Business Casual
Englisch: business casual
Kleiderordnung in vielen Geschäftsumgebungen, die insgesamt legere Kleidung darstellt; schließt formale Kleidung wie Anzug und Krawatte aus, aber auch übermäßig legere Kleidung wie kurze Shorts.
Business Casual: die Mitte zwischen Anzug und Alltagskleidung
Business Casual ist eine Kleiderordnung, die zwischen formeller Geschäftskleidung und alltäglicher Freizeitkleidung steht und wird häufig in Büroumgebungen durchgesetzt, wo ein kompletter Anzug übertrieben wäre, aber Straßenkleidung die berufliche Glaubwürdigkeit untergraben würde. Sie besteht typischerweise aus taillierten Hosen oder Chinos, kombiniert mit einem Hemd mit Kragen, einer Bluse oder einem Pullover und geschlossenen Schuhen. Der Standard entstand in den 1990er Jahren, als Arbeitgeber mehr Komfort wollten, ohne die wahrgenommene Professionalität zu gefährden, und ist seither zur Standarderwartung in großen Teilen des Angestelltensektors geworden.

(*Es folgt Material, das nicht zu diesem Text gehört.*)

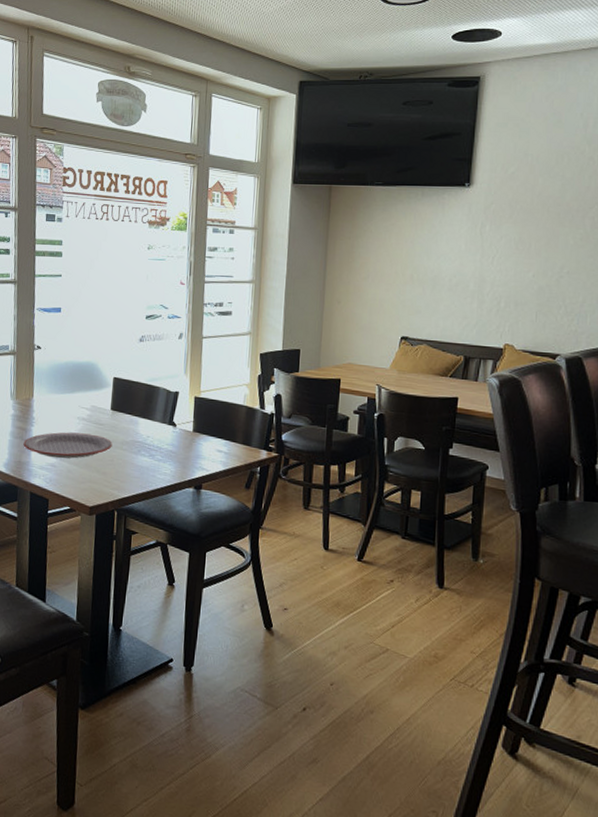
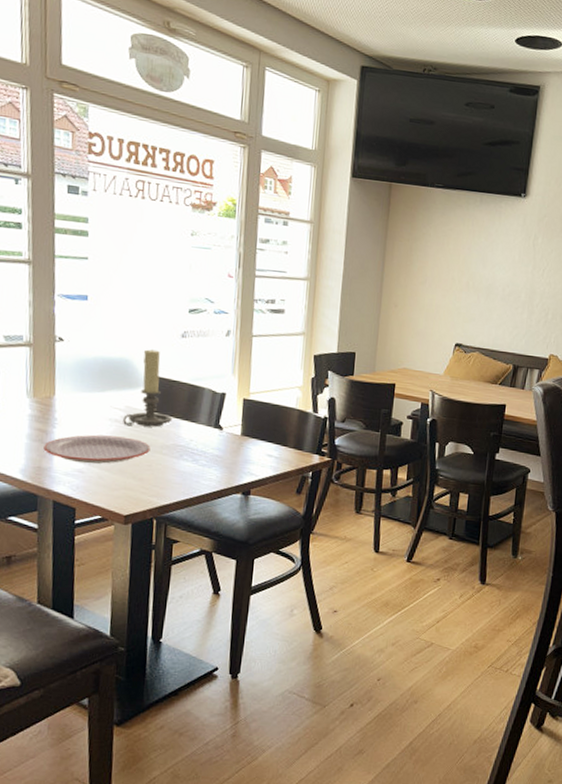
candle holder: none [89,353,132,425] -> present [123,349,173,427]

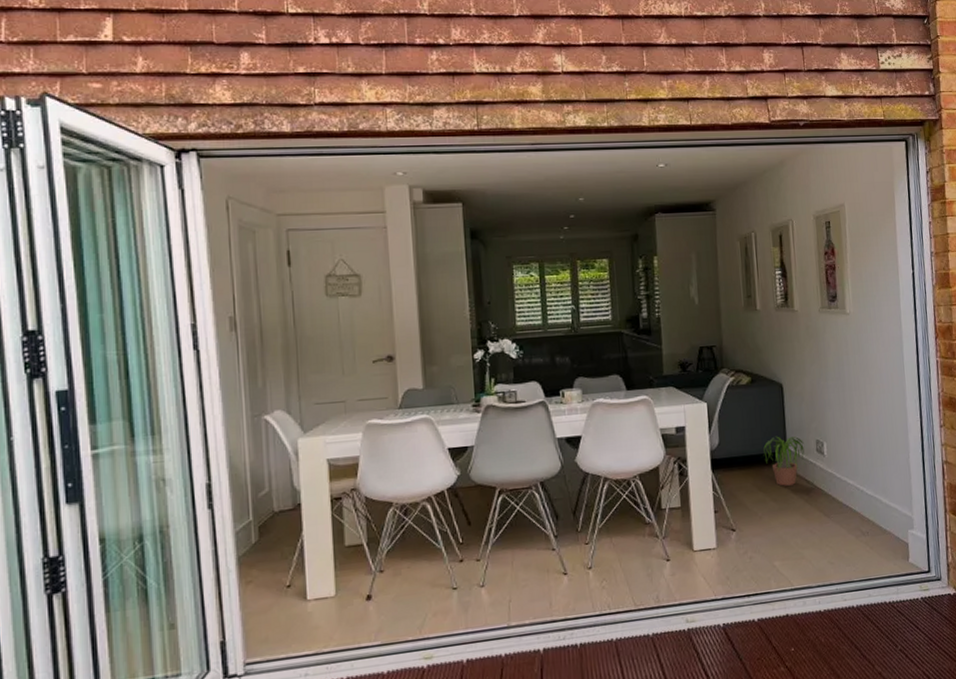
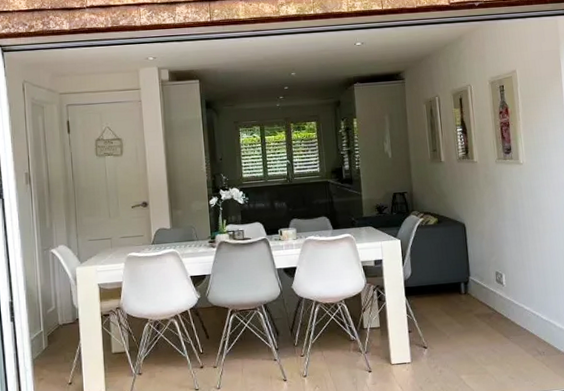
potted plant: present [763,436,809,486] -> none [449,268,489,311]

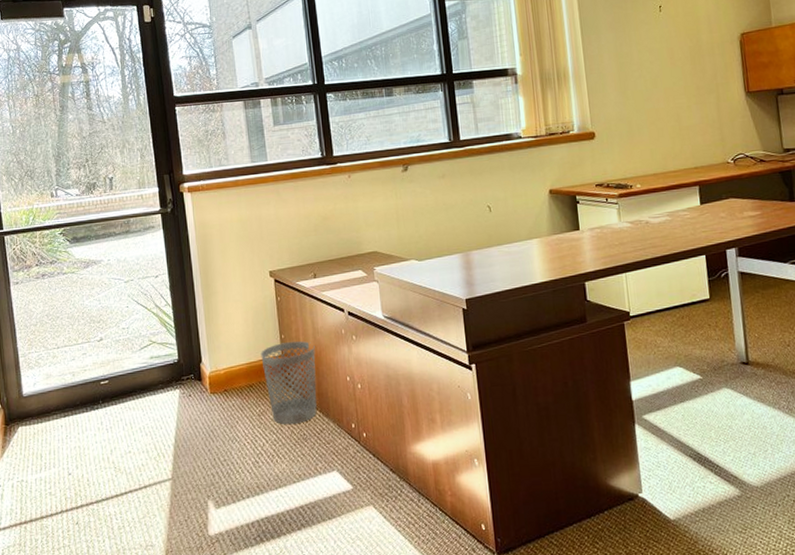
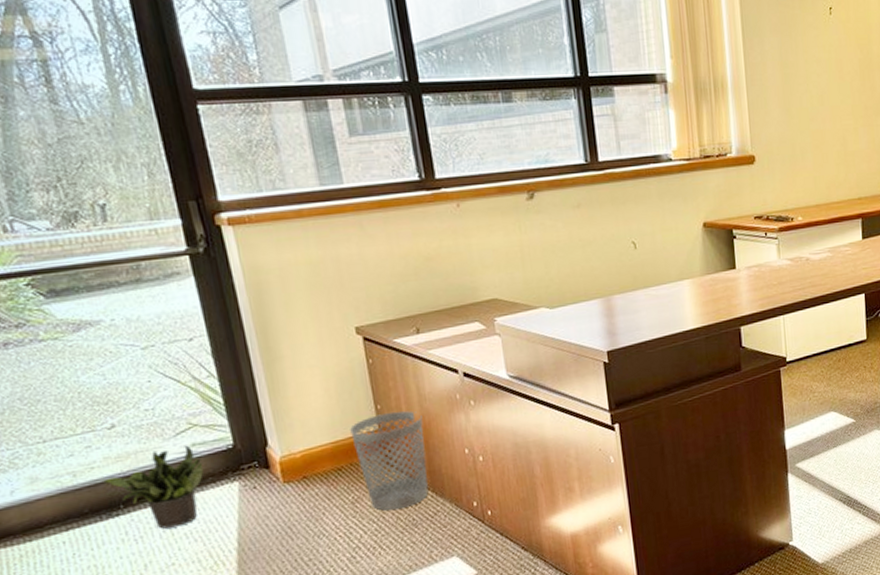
potted plant: none [91,357,157,423] -> present [103,445,203,529]

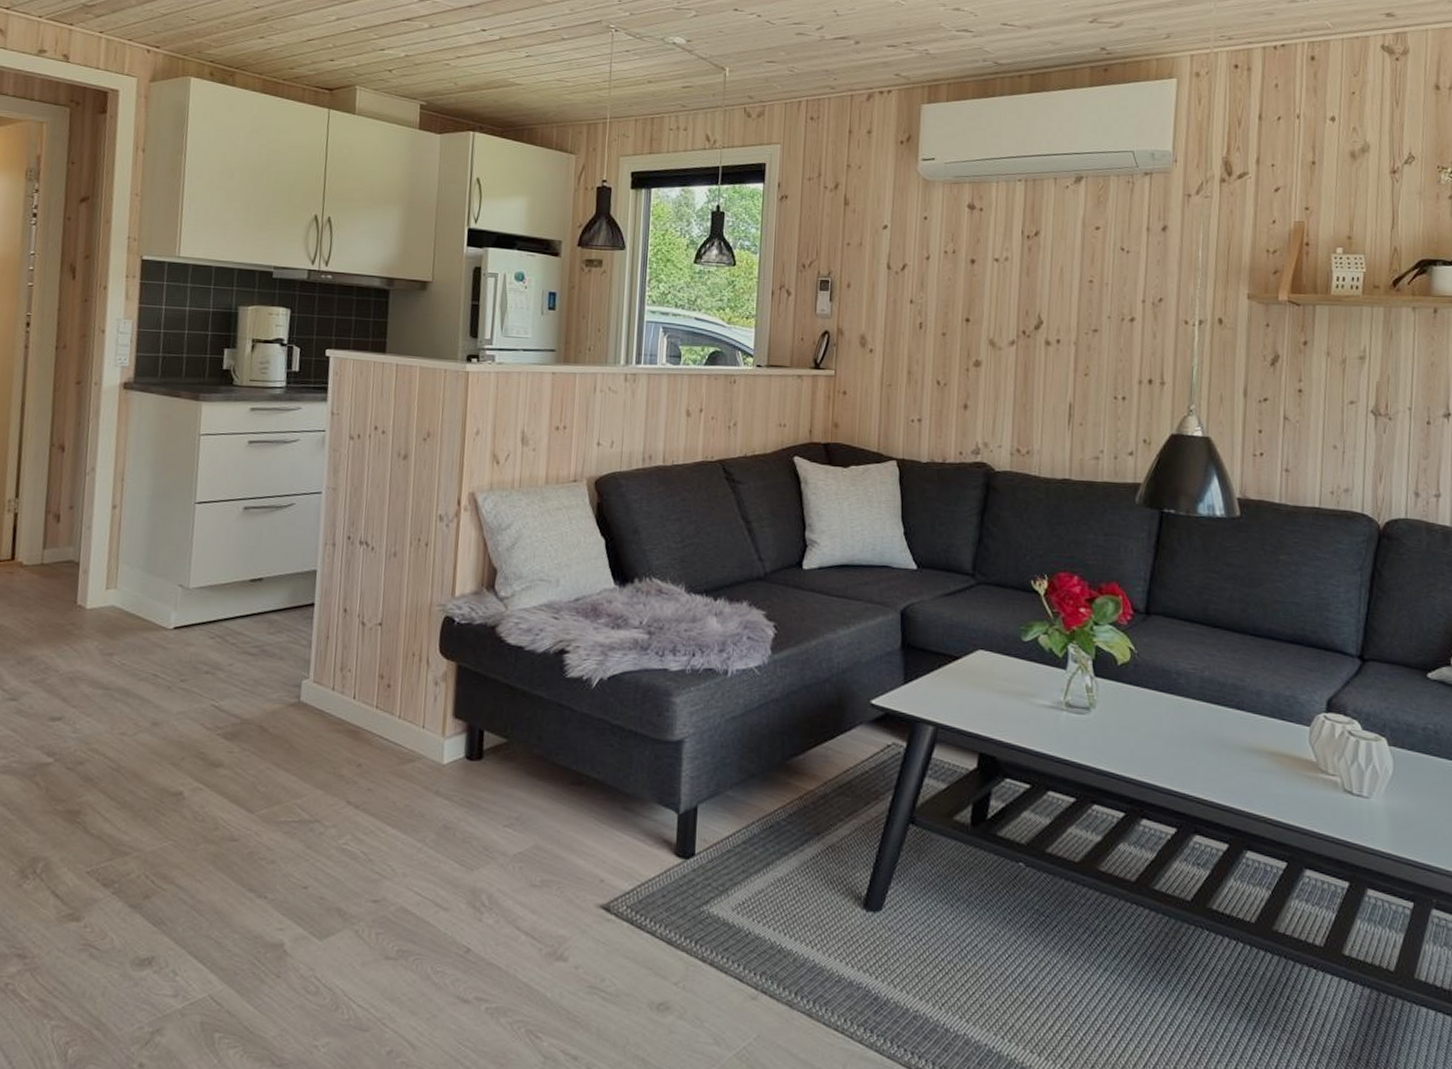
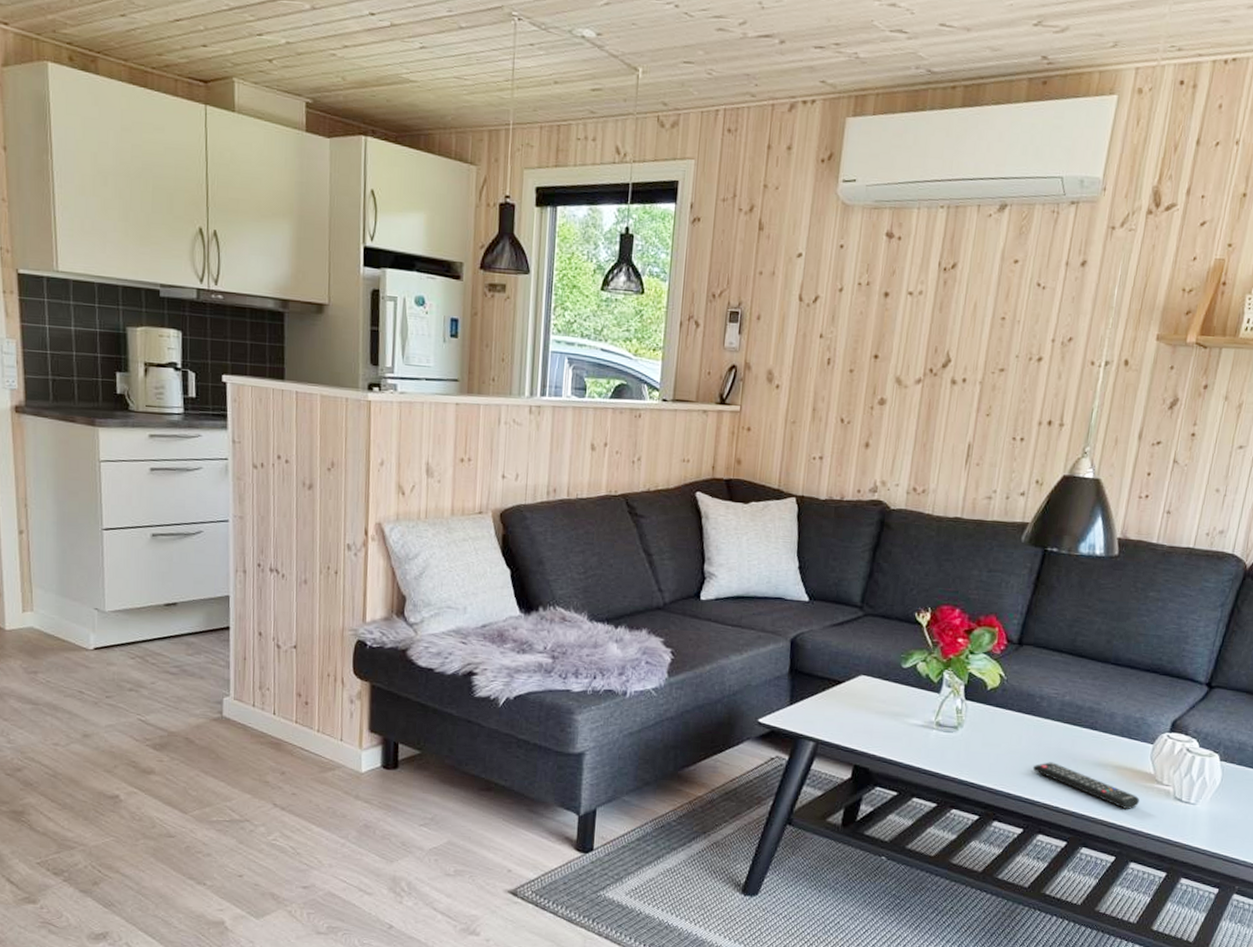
remote control: none [1178,748,1304,805] -> present [1032,762,1140,810]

Die Auswirkungen auf die Textilproduktion sind erheblich. Konfektionshersteller für dieses Segment müssen mittelschwere Baumwollmischungen, typischerweise 65 % Polyester und 35 % Baumwolle oder ähnliche Verhältnisse, beschaffen und weben, die eine Bügelfalte halten und während eines achtständigen Arbeitstages knitterfest bleiben. Die Hosenkonstruktion erfordert glatte oder gefaltete Vorderkanten mit einer Bundhöhe, die für die Sitzhaltung ausgelegt ist, verstärkte Nähte an Belastungspunkten (Schrittnaht, Taschen), und einen Saum, der an der Schuhkante anliegt, ohne zu beulen. Die Kragenverarbeitung bei Hemden und Blusen muss eine strukturierte Form stützen, ohne Einlage, die nach mehreren Waschvorgängen Verschleißspuren zeigen würde.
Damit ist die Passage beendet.